Between Feb 6, 2017, and Feb 17, 2020, 60 patients were enrolled into the study: 14 (23%) received tafenoquine 100 mg, five (8%) 150 mg, 22 (36%) 200 mg, and 19 (32%) 300 mg. The paediatric population pharmacokinetic model predicted adequate tafenoquine exposure at all doses. The predicted median AUC_(0–∞) was 73·8 (90% prediction interval [PI] 46·9–117·0) μg × h/mL with the 50 mg dose for patients who weighed 5 kg or more to 10 kg, 87·5 (55·4–139·0) μg × h/mL with the 100 mg dose for body weight more than 10 to 20 kg, 110·7 (70·9–174·0) μg × h/mL with the 200 mg dose for body weight more than 20 to 35 kg, and 85·7 (50·6–151·0) μg × h/mL with the 300 mg dose for body weight more than 35 kg. 4-month recurrence-free efficacy was 94·7% (95% CI 84·6–98·3). Adverse events were consistent with previous studies, except for the seven (12%) of 60 patients who had post-dose vomiting or spitting with the 50 mg dispersed tablet. Following mitigation strategies, there were no additional occurrences of this adverse event.
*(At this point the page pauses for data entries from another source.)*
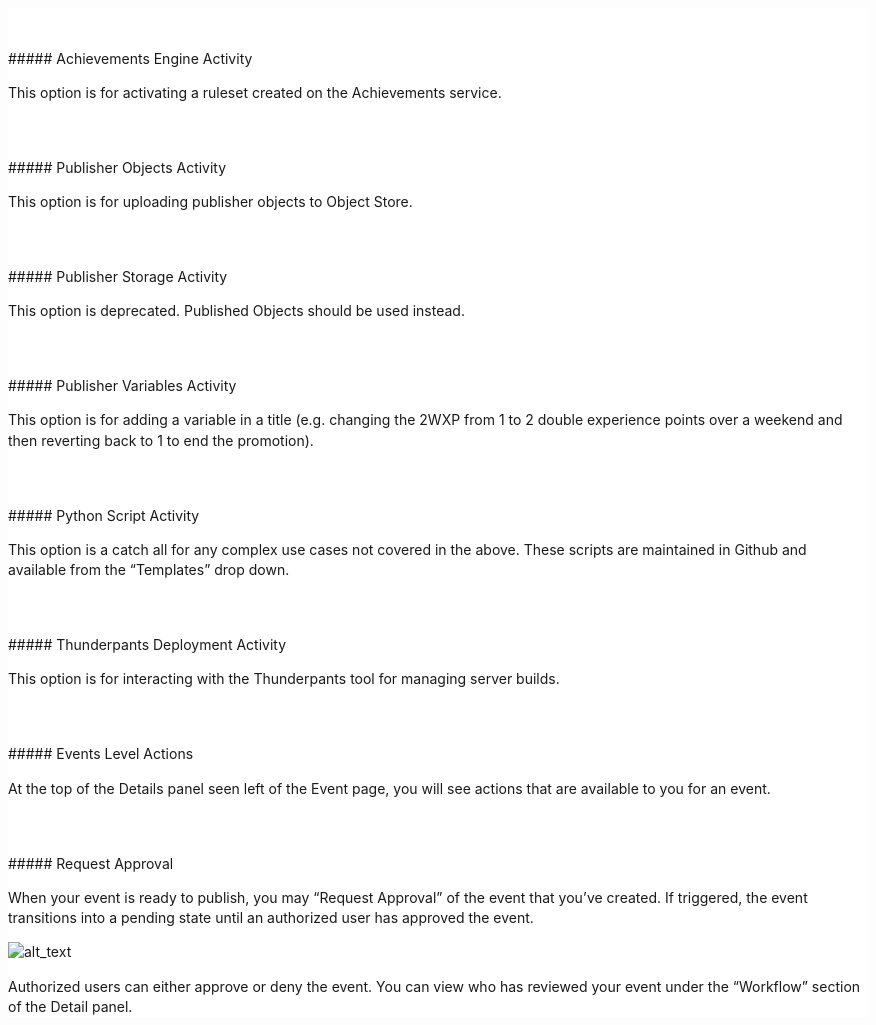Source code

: <br />
<br />
##### Achievements Engine Activity

This option is for activating a ruleset created on the Achievements service.

<br />
<br />
##### Publisher Objects Activity

This option is for uploading publisher objects to Object Store.

<br />
<br />
##### Publisher Storage Activity

This option is deprecated. Published Objects should be used instead.

<br />
<br />
##### Publisher Variables Activity

This option is for adding a variable in a title (e.g. changing the 2WXP from 1 to 2 double experience points over a weekend and then reverting back to 1 to end the promotion).

<br />
<br />
##### Python Script Activity

This option is a catch all for any complex use cases not covered in the above. These scripts are maintained in Github and available from the “Templates” drop down.

<br />
<br />
##### Thunderpants Deployment Activity

This option is for interacting with the Thunderpants tool for managing server builds.

<br />
<br />
##### Events Level Actions

At the top of the Details panel seen left of the Event page, you will see actions that are available to you for an event.

<br />
<br />
##### Request Approval

When your event is ready to publish, you may “Request Approval” of the event that you’ve created. If triggered, the event transitions into a pending state until an authorized user has approved the event.

<img src="/images/em/event-activities19.png" style="max-width:300px" width="" alt="alt_text" title="request approval">

Authorized users can either approve or deny the event. You can view who has reviewed your event under the “Workflow” section of the Detail panel.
There were no deaths during the study.

Interpretation

For the prevention of P vivax relapse in children, single-dose tafenoquine, including a dispersible formulation, had exposure, safety, and efficacy consistent with observations in adolescents and adults, notwithstanding post-dose vomiting.

Funding

GlaxoSmithKline and Medicines for Malaria Venture.

Translations

For the Vietnamese and Spanish translations of the abstract see Supplementary Materials section.

中文翻译：

间日疟原虫疟疾儿童的他非诺喹暴露评估、安全性和复发预防功效：开放标签、单臂、非比较、多中心、药代动力学桥接、2期试验

背景

单剂量 tafenoquine 300 mg 被批准用于至少 16 岁患者的间日疟原虫疟疾复发预防。我们旨在确定适当的口服他非诺喹儿科给药方案，包括可分散的制剂，并评估他非诺喹在感染间日疟原虫的儿童中的疗效和安全性。

方法

这项开放标签、单臂、非比较、多中心、药代动力学桥接的 2 期研究招募了体重 5 公斤或以上、葡萄糖-6-磷酸脱氢酶活性超过 70% 的儿童（2-15 岁）。当地人口中位数和P vivax疟疾感染，来自越南的三个社区卫生中心和哥伦比亚的一个社区卫生中心。患者接受为期 3 天的氯喹加口服单剂量他非诺喹作为分散片（50 毫克）或薄膜包衣片（150 毫克）。给药组按体重分配，预计达到与批准的成人 300 mg 剂量相似的中位暴露量：体重 5 公斤或以上至 10 公斤的患者接受 50 毫克，体重超过 10 至 20 公斤的患者接受 100 或 150 mg，体重超过 20 至 35 kg 的患者接受 200 mg，体重超过 35 kg 的患者接受 300 mg。进行群体药代动力学分析以建立儿科群体药代动力学模型。主要结局是外推至无穷大的浓度-时间曲线下的他非诺喹面积（AUC _[0-∞]) 通过从儿科群体药代动力学模型估计的药代动力学群体中的患者体重（所有接受他非诺喹且至少有一个有效药代动力学样本的患者）。一个关键的预设次要结果是 4 个月的无复发疗效。该试验已在 ClinicalTrials.gov 注册，NCT02563496。

发现

在 2017 年 2 月 6 日至 2020 年 2 月 17 日期间，60 名患者参加了研究：14 名（23%）接受了他非诺喹 100 毫克，5 名（8%）150 毫克，22 名（36%）200 毫克，19 名（32 %) 300 毫克。儿科人群药代动力学模型预测了所有剂量的他非喹的充分暴露。预测的中值 AUC _(0–∞)对于体重 5 kg 或以上至 10 kg 的患者，在 50 mg 剂量下为 73·8 (90% 预测区间 [PI] 46·9–117·0) μg × h/mL，87·5 (55·4– 139·0) μg × h/mL，100 mg 剂量，体重超过 10 到 20 kg，110·7 (70·9–174·0) μg × h/mL，200 mg 剂量，体重超过大于 20 至 35 kg，体重超过 35 kg 时 300 mg 剂量为 85·7 (50·6–151·0) μg × h/mL。4 个月无复发疗效为 94·7% (95% CI 84·6–98·3)。不良事件与之前的研究一致，除了 60 名患者中有 7 名（12%）在服用 50 mg 分散片剂后出现呕吐或吐痰。遵循缓解策略，没有额外发生这种不良事件。研究期间没有死亡。